### O QUE FAZER
Você pode extrair, do texto sobre Recordações do escrivão Isaías Caminha, o trecho que começa em "Isaías, todavia, não" e segue até "mundo da produção.", copiando-o sem nenhuma alteração?

### BLOCO DE TEXTO
——

Isaías, todavia, não pode subtrair-se ao mundo da experiência e cairá (como Frye alerta tão eloquentemente, os mitos são deslocados: sim, será uma descida aos infernos; ou, ainda, um mergulho no Letes, rio do esquecimento—de qualquer forma, o sempiterno mito da queda) no mundo da produção.

Para o autor de Anatomia da crítica as ideias estruturais do “imitativo baixo” (a grande seara do Realismo, embora se possa encontrar em Recordações do escrivão Isaías Caminha a inequívoca seta para o modo “irônico”—aliás, tanto no sentido de Frye quanto no lukácsiano) são a gênese e o trabalho. A gênese está presente no ato criador de Isaías, é o seu grito dentro do silêncio ameaçador da multidão, de certa forma seu “mergulho” simbólico no mar apaziguante; já a  “profissão” é um dos elementos norteadores do romance (a partir do título)—de passagem, é possível apontar o desconforto de Isaías enquanto “estudante” (daí eu ter utilizado o adjetivo ambíguo anteriormente com relação a esse “estado civil”, por assim dizer)—, e o trabalho na grande imprensa concentrará, metonimicamente, toda a força demoníaca da cidade (Benjamin: “Dificilmente a história da informação pode ser escrita separando-a da história da corrupção da imprensa”).

——

### DADOS DISPONÍVEIS
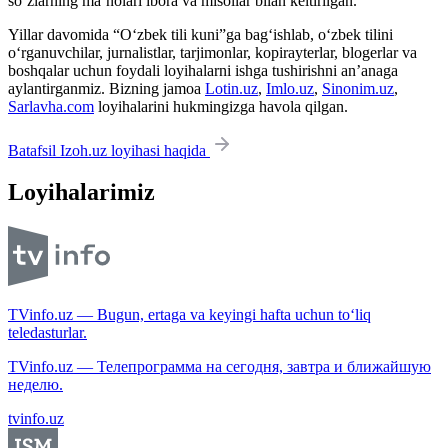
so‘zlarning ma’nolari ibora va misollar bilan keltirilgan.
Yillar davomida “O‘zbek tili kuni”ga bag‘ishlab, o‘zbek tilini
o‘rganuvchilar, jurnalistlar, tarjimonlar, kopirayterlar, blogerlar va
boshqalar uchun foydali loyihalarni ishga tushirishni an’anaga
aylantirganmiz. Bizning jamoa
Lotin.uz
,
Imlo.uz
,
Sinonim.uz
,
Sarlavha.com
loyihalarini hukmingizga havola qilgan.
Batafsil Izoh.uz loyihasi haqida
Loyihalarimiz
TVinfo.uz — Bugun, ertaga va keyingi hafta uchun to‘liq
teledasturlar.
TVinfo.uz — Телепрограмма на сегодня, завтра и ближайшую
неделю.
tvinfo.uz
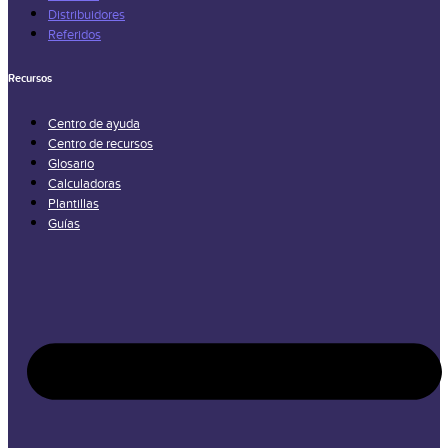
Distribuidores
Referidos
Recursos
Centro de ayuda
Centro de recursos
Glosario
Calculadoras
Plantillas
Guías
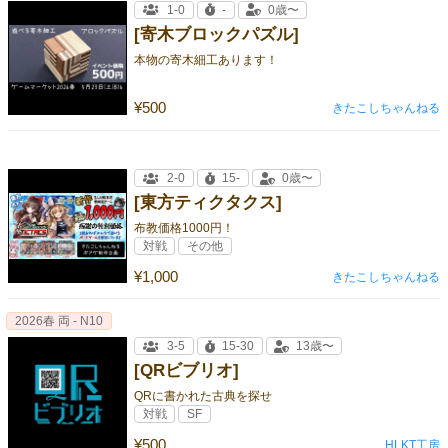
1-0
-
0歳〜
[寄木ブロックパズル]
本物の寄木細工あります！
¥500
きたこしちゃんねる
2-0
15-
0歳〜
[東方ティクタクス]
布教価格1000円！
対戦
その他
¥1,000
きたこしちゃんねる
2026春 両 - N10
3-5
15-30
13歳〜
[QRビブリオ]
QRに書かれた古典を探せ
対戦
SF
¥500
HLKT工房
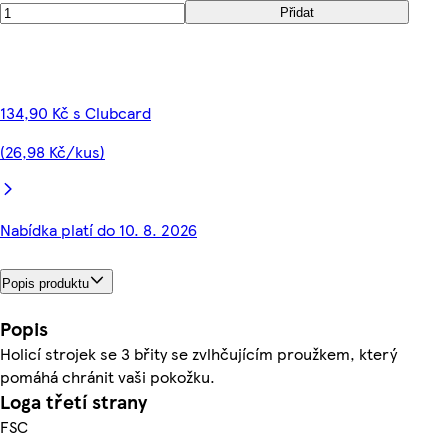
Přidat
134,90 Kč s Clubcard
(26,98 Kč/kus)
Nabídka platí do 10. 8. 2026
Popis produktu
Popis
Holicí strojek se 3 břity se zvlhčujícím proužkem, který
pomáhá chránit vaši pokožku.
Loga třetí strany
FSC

——

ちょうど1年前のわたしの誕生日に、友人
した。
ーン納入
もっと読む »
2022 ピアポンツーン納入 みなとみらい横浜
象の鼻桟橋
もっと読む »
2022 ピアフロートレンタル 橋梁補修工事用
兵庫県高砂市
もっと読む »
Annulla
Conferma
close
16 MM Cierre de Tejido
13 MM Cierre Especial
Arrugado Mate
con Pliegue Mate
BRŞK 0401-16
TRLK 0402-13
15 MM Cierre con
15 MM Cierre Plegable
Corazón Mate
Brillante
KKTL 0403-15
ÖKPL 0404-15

——

### RESPOSTA ABAIXO
Isaías, todavia, não pode subtrair-se ao mundo da experiência e cairá (como Frye alerta tão eloquentemente, os mitos são deslocados: sim, será uma descida aos infernos; ou, ainda, um mergulho no Letes, rio do esquecimento—de qualquer forma, o sempiterno mito da queda) no mundo da produção.